Tempat yang wajib dikunjungi saat liburan di Jogja dan sekitarnya
tentu saja adalah candi-candinya yang merupakan peninggalan dari
kerajaan-kerajaan kuno yang dulu pernah ada di Pulau Jawa. Tidak hanya cantik,
candi-candi tersebut penuh dengan nilai sejarah masa lampau yang bisa kita
pelajari.
Banyak diantara candi-candi tersebut dahulunya sempat terkubur oleh
abu vulkanik akibat letusan Gunung Merapi dan baru ditemukan kembali pada masa
kolonial Belanda. Bahkan Candi Sambisari yang terletak di Kalasan baru
ditemukan pada sekitar tahun 1960-an oleh seorang petani yang sedang mencangkul
kebunnya. Setelah ditemukan, candi-candi tersebut dipugar sesuai dengan bentuk
aslinya.
Beberapa candi yang paling
banyak dikunjungi antara lain Candi Borobudur, Candi Prambanan, Candi Ratu
Boko, Candi Plaosan, dan Candi Ijo. Borobudur terkenal dengan kemegahan bahkan
disebut-sebut sebagai candi Buddha terbesar di dunia. Prambanan terkenal dengan
kecantikannya bangunannya serta kisah penciptaannya yang konon hanya dilakukan
hanya dalam waktu satu malam saja.
Sementara Candi Plaosan terkenal dengan
kisah cinta romantis antar insan berbeda agama. Candi Plaosan dibuat oleh
seorang raja yang menganut agama Buddha dan dipersembahkan untuk permasurinya
yang beragama Hindu. Tidak heran jika kita bisa melihat perpaduan unsur dua
agama di Candi Plaosan.
Candi Ratu Boko dan Candi Ijo
sama-sama terletak diatas bukit. Kedua candi ini terkenal dengan pemandangan
matahari terbenamnya yang sangat cantik. Dari kedua candi tersebut kita juga
bisa menikmati pemandangan Jogja dari ketinggian.

★ ★ ★ ★ ★ ★ ★

TUJUAN TUGAS:
**a)** Menurut teks tentang candi-candi Jogja, siapa yang menemukan Candi Sambisari di Kalasan?
**b)** Teruskan teks tentang candi-candi Jogja mulai setelah kalimat terakhirnya.
Daftar sesudah teks ini tidak diperlukan.

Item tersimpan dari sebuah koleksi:
★ ★ ★ ★ ★ ★ ★

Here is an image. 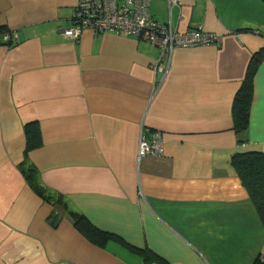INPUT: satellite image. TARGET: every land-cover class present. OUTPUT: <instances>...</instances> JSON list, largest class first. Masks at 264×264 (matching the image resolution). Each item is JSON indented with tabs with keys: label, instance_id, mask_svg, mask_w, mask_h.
Segmentation results:
<instances>
[{
	"label": "crops",
	"instance_id": "crops-1",
	"mask_svg": "<svg viewBox=\"0 0 264 264\" xmlns=\"http://www.w3.org/2000/svg\"><path fill=\"white\" fill-rule=\"evenodd\" d=\"M76 2L0 0V27L18 33L0 45V264H149L72 213L166 264H260L264 224L231 159L264 153V61L247 131L232 121L264 49V0H150L156 22L221 37L176 47L163 76L161 50L138 37L65 38ZM141 133L160 134L161 155L138 160Z\"/></svg>",
	"mask_w": 264,
	"mask_h": 264
},
{
	"label": "built area",
	"instance_id": "built-area-1",
	"mask_svg": "<svg viewBox=\"0 0 264 264\" xmlns=\"http://www.w3.org/2000/svg\"><path fill=\"white\" fill-rule=\"evenodd\" d=\"M169 4L180 5L181 0H168ZM70 26L62 30L65 38L79 40L85 30L102 34L135 36L161 50L153 69L165 74L173 50L176 47H193L219 43L220 36L205 33L199 29L176 32L171 26L156 22L150 14V0H77ZM18 42L14 29L0 27V45L13 46ZM163 151L160 134L146 136L141 133L137 158L159 156ZM264 262V258L260 264Z\"/></svg>",
	"mask_w": 264,
	"mask_h": 264
},
{
	"label": "trees",
	"instance_id": "trees-1",
	"mask_svg": "<svg viewBox=\"0 0 264 264\" xmlns=\"http://www.w3.org/2000/svg\"><path fill=\"white\" fill-rule=\"evenodd\" d=\"M2 28V27H1ZM5 28V27H4ZM264 61V49L255 52L248 63L244 80L236 92L232 104V121L233 130L236 134H243L249 127L250 109L253 96V78ZM25 132L27 137V149L36 147L39 144L38 128L34 124H26ZM240 144L245 140L238 141ZM232 165L236 170L242 185L248 192L252 200L259 218L264 224V153L259 151L237 152L232 156ZM27 179L31 187L39 194L43 195V190L36 182L34 170L26 173ZM74 224L85 230L88 234L95 233L103 241L115 240L128 249L142 255L149 264H166L161 258L150 251L141 250L127 244L122 238L97 230L84 216L72 213ZM264 264V262H262Z\"/></svg>",
	"mask_w": 264,
	"mask_h": 264
}]
</instances>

★ ★ ★ ★ ★ ★ ★

JAWABAN TUGAS:
**a)** Seorang petani yang sedang mencangkul kebunnya.

**b)**
Tapi apakah ada yang pernah dengar tentang Candi Abang?
Candi yang satu ini memang kalah populer dibandingkan dengan candi-candi yang
lain. Padahal letaknya tidak terlalu jauh dari Candi Ratu Boko dan Candi Ijo.
Candi ini biasa dikenal dengan
sebutan Bukit Teletubiesnya Jogja. Ya, karena bentuk fisik candi ini sekarang
sudah tertutup oleh rumput hijau dan lebih tampak seperti sebuah bukit. Bahkan
pada musim kemarau, rerumputan yang hijau tersebut akan mati dan Candi Abang
berubah menjadi seperti sebuah bukit yang tandus.
Penampakan candi yang sudah tertutup tanah |
Jika kita naik ke puncak Candi
Abang, disela rerumputan kita bisa melihat bongkahan batu bata merah yang
tersisa. Batu bata merah tersebut merupakan bahan yang digunakan untuk
membangun candi. Oleh karena itu candi ini dikenal dengan nama Candi Abang yang
dalam bahasa Indonesia artinya adalah candi merah.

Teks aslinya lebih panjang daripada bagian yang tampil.